D-Wave quantum chip on a wafer. A quantum computer makes use of quantum mechanics to perform operations. Instead of using traditional bits to encode the data, information is stored in quantum bits that would allow this type of machine to exploit quantum phenomena such as superposition and entanglement and therefore be much faster than traditional silicon-based computer technologies. (Credit: D-Wave Systems Inc.)

 

This past week, his work caught the attention of the global research community because of a study related to a particular commercial quantum computing device, the USD 10M D-Wave Two™ -- more specifically, its documented failure to outperform traditional computers in head-to-head speed tests by Ronnow et al.

Not so fast, says Katzgraber, whose own National Science Foundation-funded research points to an intriguing possible explanation: Benchmarks used by D-Wave and research teams alike to detect the elusive quantum speedup might not be the best to do so and, therefore, not up to the test.

In a paper submitted earlier this month, Katzgraber details his team's innovative results on quantum speedup. Among other findings, he proposes potentially hard benchmark problems to detect and quantity such a mysterious target as quantum speedup, which Katzgraber says is highly dependent on the combination of the chosen benchmark and optimization algorithm. In particular, his results suggest that the current benchmarks might not be best suited to truly showcase the potential of the quantum annealing algorithm, a quantum version of thermal simulated annealing and the technology upon which the D-Wave machine is based.

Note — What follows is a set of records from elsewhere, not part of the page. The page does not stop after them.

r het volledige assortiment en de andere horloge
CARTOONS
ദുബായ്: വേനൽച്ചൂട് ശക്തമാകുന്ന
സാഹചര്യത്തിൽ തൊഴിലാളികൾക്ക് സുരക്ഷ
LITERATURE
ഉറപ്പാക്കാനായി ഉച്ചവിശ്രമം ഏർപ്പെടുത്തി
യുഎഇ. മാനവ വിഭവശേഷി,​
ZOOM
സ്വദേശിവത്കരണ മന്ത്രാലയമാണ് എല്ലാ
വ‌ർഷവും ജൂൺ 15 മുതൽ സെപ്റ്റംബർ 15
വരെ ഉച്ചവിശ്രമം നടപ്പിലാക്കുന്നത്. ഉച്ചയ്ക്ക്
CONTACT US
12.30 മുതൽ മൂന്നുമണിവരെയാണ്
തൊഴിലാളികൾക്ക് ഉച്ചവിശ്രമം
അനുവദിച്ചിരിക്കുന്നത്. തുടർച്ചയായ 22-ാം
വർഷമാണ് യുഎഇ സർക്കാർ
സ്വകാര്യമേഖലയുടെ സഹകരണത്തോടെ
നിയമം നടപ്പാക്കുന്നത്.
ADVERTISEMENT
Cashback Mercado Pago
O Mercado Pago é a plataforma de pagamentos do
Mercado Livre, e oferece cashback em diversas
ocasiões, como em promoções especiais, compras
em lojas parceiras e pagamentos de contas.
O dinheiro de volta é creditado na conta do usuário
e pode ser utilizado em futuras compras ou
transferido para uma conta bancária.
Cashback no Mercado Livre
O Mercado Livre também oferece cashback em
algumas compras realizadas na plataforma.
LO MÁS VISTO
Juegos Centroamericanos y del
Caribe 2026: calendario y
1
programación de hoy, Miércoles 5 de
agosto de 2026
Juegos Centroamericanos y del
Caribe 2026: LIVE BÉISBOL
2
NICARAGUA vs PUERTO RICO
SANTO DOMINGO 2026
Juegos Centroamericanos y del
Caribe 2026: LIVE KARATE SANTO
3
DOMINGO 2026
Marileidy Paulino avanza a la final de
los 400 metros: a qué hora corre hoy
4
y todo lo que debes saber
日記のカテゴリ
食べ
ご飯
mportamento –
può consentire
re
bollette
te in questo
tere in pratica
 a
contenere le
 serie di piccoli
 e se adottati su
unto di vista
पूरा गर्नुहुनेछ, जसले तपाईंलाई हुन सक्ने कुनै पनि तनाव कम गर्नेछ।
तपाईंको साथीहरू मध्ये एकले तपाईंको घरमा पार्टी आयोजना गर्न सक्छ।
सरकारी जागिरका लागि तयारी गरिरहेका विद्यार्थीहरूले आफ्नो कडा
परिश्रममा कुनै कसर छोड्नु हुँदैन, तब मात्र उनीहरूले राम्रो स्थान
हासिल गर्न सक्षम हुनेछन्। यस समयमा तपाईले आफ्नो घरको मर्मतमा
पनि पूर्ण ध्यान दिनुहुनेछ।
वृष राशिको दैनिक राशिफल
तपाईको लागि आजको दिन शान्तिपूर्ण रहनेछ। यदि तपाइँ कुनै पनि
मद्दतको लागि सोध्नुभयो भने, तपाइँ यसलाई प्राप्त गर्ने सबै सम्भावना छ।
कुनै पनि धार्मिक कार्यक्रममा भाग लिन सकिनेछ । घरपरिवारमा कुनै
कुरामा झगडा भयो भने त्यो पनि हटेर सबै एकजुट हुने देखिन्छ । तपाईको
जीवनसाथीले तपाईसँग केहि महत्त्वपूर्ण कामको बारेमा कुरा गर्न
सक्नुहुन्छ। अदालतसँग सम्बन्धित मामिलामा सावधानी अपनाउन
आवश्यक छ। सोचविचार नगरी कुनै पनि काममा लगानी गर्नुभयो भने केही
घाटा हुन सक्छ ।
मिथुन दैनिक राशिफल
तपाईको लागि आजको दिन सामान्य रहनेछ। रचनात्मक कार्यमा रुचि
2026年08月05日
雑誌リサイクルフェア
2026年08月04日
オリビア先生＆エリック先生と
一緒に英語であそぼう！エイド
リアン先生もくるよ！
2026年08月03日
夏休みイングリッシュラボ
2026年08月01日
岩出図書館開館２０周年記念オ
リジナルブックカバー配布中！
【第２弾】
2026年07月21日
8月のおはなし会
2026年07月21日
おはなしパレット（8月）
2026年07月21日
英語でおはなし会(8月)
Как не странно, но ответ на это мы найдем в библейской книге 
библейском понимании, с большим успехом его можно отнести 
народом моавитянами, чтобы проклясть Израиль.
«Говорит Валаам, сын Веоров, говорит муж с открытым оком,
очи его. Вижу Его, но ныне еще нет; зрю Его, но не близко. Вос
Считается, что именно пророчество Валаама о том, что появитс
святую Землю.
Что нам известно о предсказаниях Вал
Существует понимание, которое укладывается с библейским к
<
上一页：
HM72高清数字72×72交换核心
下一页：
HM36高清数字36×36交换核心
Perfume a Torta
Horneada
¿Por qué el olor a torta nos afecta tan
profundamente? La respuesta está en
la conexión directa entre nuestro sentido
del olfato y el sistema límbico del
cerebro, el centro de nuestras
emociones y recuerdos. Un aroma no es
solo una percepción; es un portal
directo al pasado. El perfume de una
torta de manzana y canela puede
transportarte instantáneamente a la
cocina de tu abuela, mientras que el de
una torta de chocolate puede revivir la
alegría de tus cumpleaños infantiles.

Simulated annealing borrows its name from a type of heat treatment that involves altering a material's properties by heating it to above its critical temperature, maintaining the temperature and then cooling it slowly with the hope of improving its ductility, Katzgraber explains. In using simulated annealing as an optimization method, the system is heated to a high temperature and then gradually cooled in the hope of finding the optimal solution to a particular problem. Similarly, in quantum annealing, quantum fluctuations are applied to a problem and then slowly quenched again in the hope of finding the optimum of the problem.

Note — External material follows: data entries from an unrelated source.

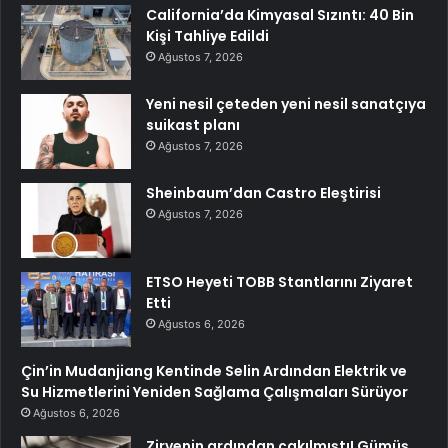
California’da Kimyasal Sızıntı: 40 Bin
Kişi Tahliye Edildi
Ağustos 7, 2026
Yeni nesil çeteden yeni nesil sanatçıya
suikast planı
Ağustos 7, 2026
Sheinbaum’dan Castro Eleştirisi
Ağustos 7, 2026
ETSO Heyeti TOBB Stantlarını Ziyaret
Etti
Ağustos 6, 2026
Çin’in Mudanjiang Kentinde Selin Ardından Elektrik ve
Su Hizmetlerini Yeniden Sağlama Çalışmaları Sürüyor
Ağustos 6, 2026
Zirvenin ardından çakılmıştı! Gümüş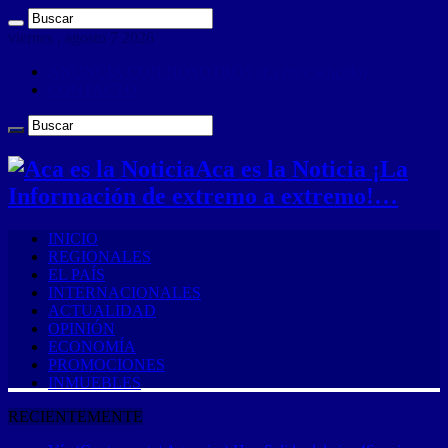
viernes , agosto 7 2026
ANUNCIA CON NOSOTROS (Es muy sencillo)
CONTACTO
Aca es la Noticia ¡La
Información de extremo a extremo!…
INICIO
REGIONALES
EL PAÍS
INTERNACIONALES
ACTUALIDAD
OPINIÓN
ECONOMÍA
PROMOCIONES
INMUEBLES
RECIENTEMENTE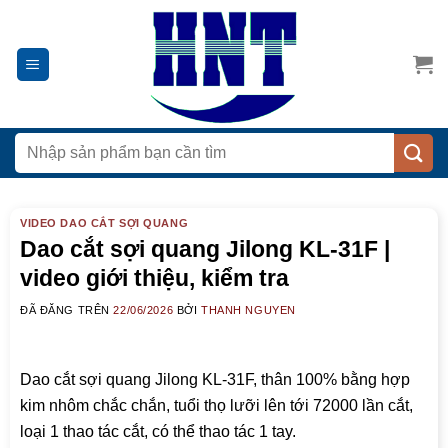
Chuyển
đến
nội
dung
Tìm
kiếm:
VIDEO DAO CẮT SỢI QUANG
Dao cắt sợi quang Jilong KL-31F |
video giới thiệu, kiểm tra
ĐÃ ĐĂNG TRÊN
22/06/2026
BỞI
THANH NGUYEN
Dao cắt sợi quang Jilong KL-31F, thân 100% bằng hợp
kim nhôm chắc chắn, tuổi thọ lưỡi lên tới 72000 lần cắt,
loại 1 thao tác cắt, có thể thao tác 1 tay.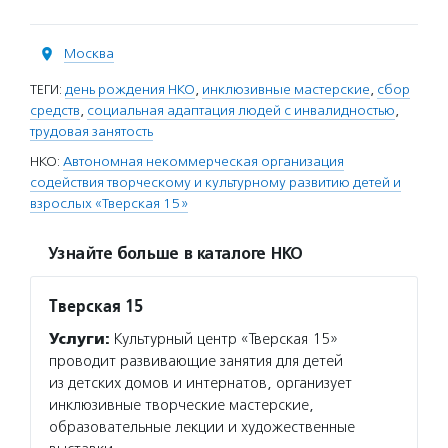
Москва
ТЕГИ:
день рождения НКО
,
инклюзивные мастерские
,
сбор
средств
,
социальная адаптация людей с инвалидностью
,
трудовая занятость
НКО:
Автономная некоммерческая организация
содействия творческому и культурному развитию детей и
взрослых «Тверская 15»
Узнайте больше в каталоге НКО
Тверская 15
Услуги:
Культурный центр «Тверская 15»
проводит развивающие занятия для детей
из детских домов и интернатов, организует
инклюзивные творческие мастерские,
образовательные лекции и художественные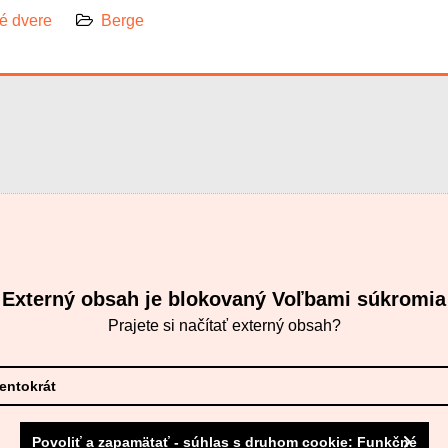
 dvere
Berge
Externý obsah je blokovaný Voľbami súkromia
Prajete si načítať externý obsah?
tentokrát
Povoliť a zapamätať - súhlas s druhom cookie: Funkčné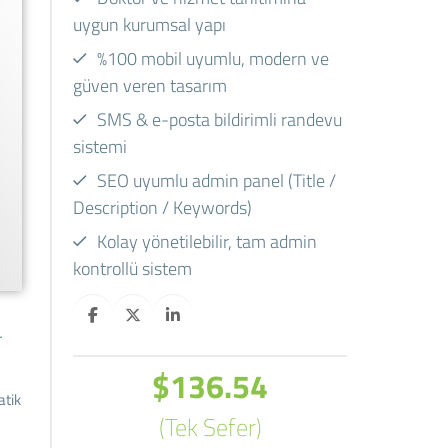
uygun kurumsal yapı
%100 mobil uyumlu, modern ve
güven veren tasarım
SMS & e-posta bildirimli randevu
sistemi
SEO uyumlu admin panel (Title /
Description / Keywords)
Kolay yönetilebilir, tam admin
kontrollü sistem
r
$136.54
atik
(Tek Sefer)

Katzgraber's work, primarily done by simulating spin-glass-like systems (disordered magnetic systems) on D-Wave's chip topology using the facilities at the Texas A&M Supercomputing Facility and the Stampede Cluster at the Texas Advanced Computing Center (TACC), shows that the energy landscape of these particular benchmark instances might often be simple, with one dominant basin of attraction. Optimization algorithms such as simulated annealing excel in studying these type of problems. Not surprisingly, he advocates for additional testing and better benchmark design prior to proclaiming either defeat or victory for the D-Wave Two machine.

"Simulated annealing works well when the system has one large basin in the energy landscape," Katzgraber said. "Think of a beach ball on a golf course with only one sand pit. You let it go, and it will just roll downhill to the lowest part of the pit without really getting stuck on the way. But if you have something with one dominant pit embedded in a landscape with many other hills and valleys, then the ball might get stuck on its way to the deepest pit and therefore miss the true minimum of the problem.

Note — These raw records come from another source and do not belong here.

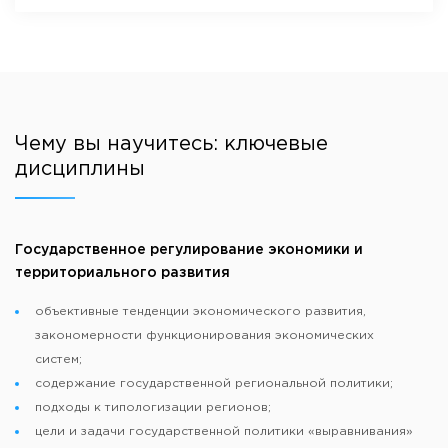
Чему вы научитесь: ключевые
дисциплины
Государственное регулирование экономики и
территориального развития
объективные тенденции экономического развития,
закономерности функционирования экономических
систем;
содержание государственной региональной политики;
подходы к типологизации регионов;
цели и задачи государственной политики «выравнивания»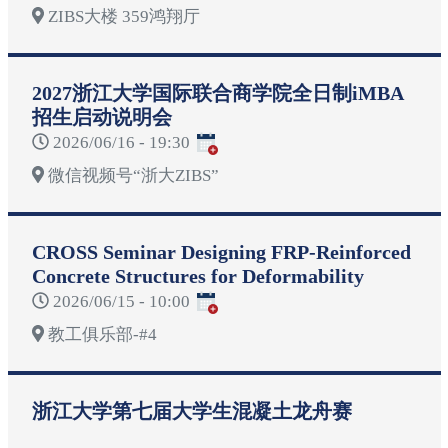
ZIBS大楼 359鸿翔厅
2027浙江大学国际联合商学院全日制iMBA
招生启动说明会
2026/06/16 - 19:30
微信视频号“浙大ZIBS”
CROSS Seminar Designing FRP-Reinforced
Concrete Structures for Deformability
2026/06/15 - 10:00
教工俱乐部-#4
浙江大学第七届大学生混凝土龙舟赛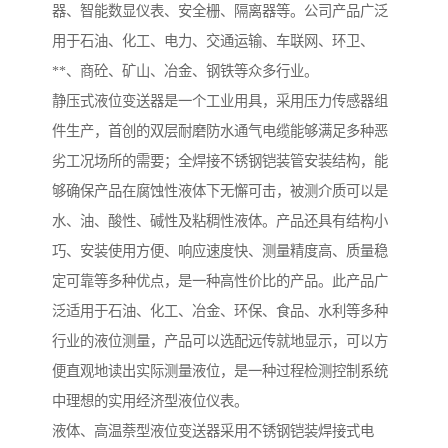
器、智能数显仪表、安全栅、隔离器等。公司产品广泛
用于石油、化工、电力、交通运输、车联网、环卫、
**、商砼、矿山、冶金、钢铁等众多行业。
静压式液位变送器是一个工业用具，采用压力传感器组
件生产，首创的双层耐磨防水通气电缆能够满足多种恶
劣工况场所的需要；全焊接不锈钢铠装管安装结构，能
够确保产品在腐蚀性液体下无懈可击，被测介质可以是
水、油、酸性、碱性及粘稠性液体。产品还具有结构小
巧、安装使用方便、响应速度快、测量精度高、质量稳
定可靠等多种优点，是一种高性价比的产品。此产品广
泛适用于石油、化工、冶金、环保、食品、水利等多种
行业的液位测量，产品可以选配远传就地显示，可以方
便直观地读出实际测量液位，是一种过程检测控制系统
中理想的实用经济型液位仪表。
液体、高温萘型液位变送器采用不锈钢铠装焊接式电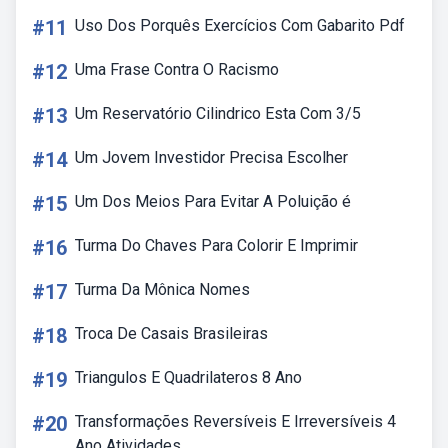
#11
Uso Dos Porquês Exercícios Com Gabarito Pdf
#12
Uma Frase Contra O Racismo
#13
Um Reservatório Cilindrico Esta Com 3/5
#14
Um Jovem Investidor Precisa Escolher
#15
Um Dos Meios Para Evitar A Poluição é
#16
Turma Do Chaves Para Colorir E Imprimir
#17
Turma Da Mônica Nomes
#18
Troca De Casais Brasileiras
#19
Triangulos E Quadrilateros 8 Ano
#20
Transformações Reversíveis E Irreversíveis 4
Ano Atividades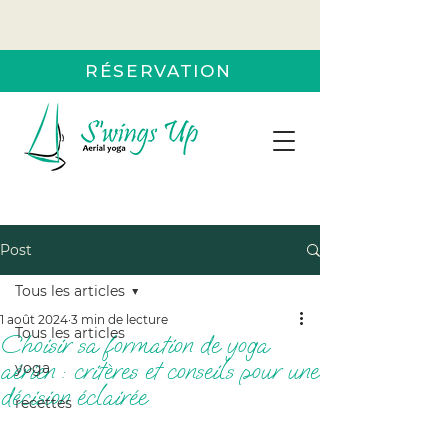
RÉSERVATION
Post
Tous les articles
1 août 2024
3 min de lecture
Tous les articles
Choisir sa formation de yoga
aérien : critères et conseils pour une
yoga
décision éclairée
recettes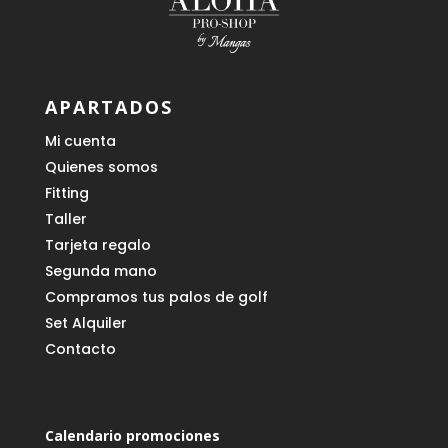
APARTADOS
Mi cuenta
Quienes somos
Fitting
Taller
Tarjeta regalo
Segunda mano
Compramos tus palos de golf
Set Alquiler
Contacto
Calendario promociones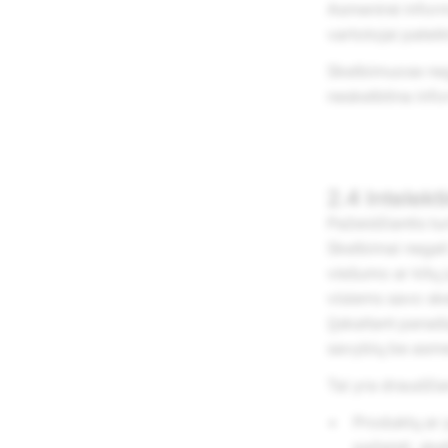
Asmeninė informa
vartotojai patei
Skelbimuose neg
neskelbtina info
2.4 Intelek
Pažeidžiantis tu
Skelbimai negali
viešumo ar kitų j
visiems savo sk
(įskaitant panaši
savybių be asme
Tai yra draudži
Produktų ar 
pažeisti, ske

"My results seem to indicate that the current benchmarks might not have the complex landscape needed for quantum annealing to clearly excel over simulated annealing; i.e., a landscape with deep valleys and large barriers where the quantum effects can help the system tunnel through these barriers to find the optimum (i.e., the deepest pit) efficiently. This, of course, does not mean that quantum annealing does not perform well in the current benchmarks, but the signal over simulated annealing could be stronger by using better benchmarks. I am merely proposing benchmark problems that have an energy landscape more reminiscent of the Texas Hill Country versus the comparatively flat terrain in the College Station area -- benchmarks where we know that simulated annealing will fail quickly."

The D-Wave machine currently in use by Google and NASA was benchmarked by a team of scientists from the University of Southern California, ETH Zurich, Google, the University of California at Santa Barbara and Microsoft Research in work that was independent of Katzgraber's but submitted near-simultaneously. The two teams do agree on one important point: The jury's still out because better benchmarks need to be developed.

"While on the one hand, D-Wave wants to dismiss the tests, and on the other, scientists have shown the machine is only faster for certain instances, I am proposing potentially harder tests before any concrete conclusions are drawn," Katzgraber said.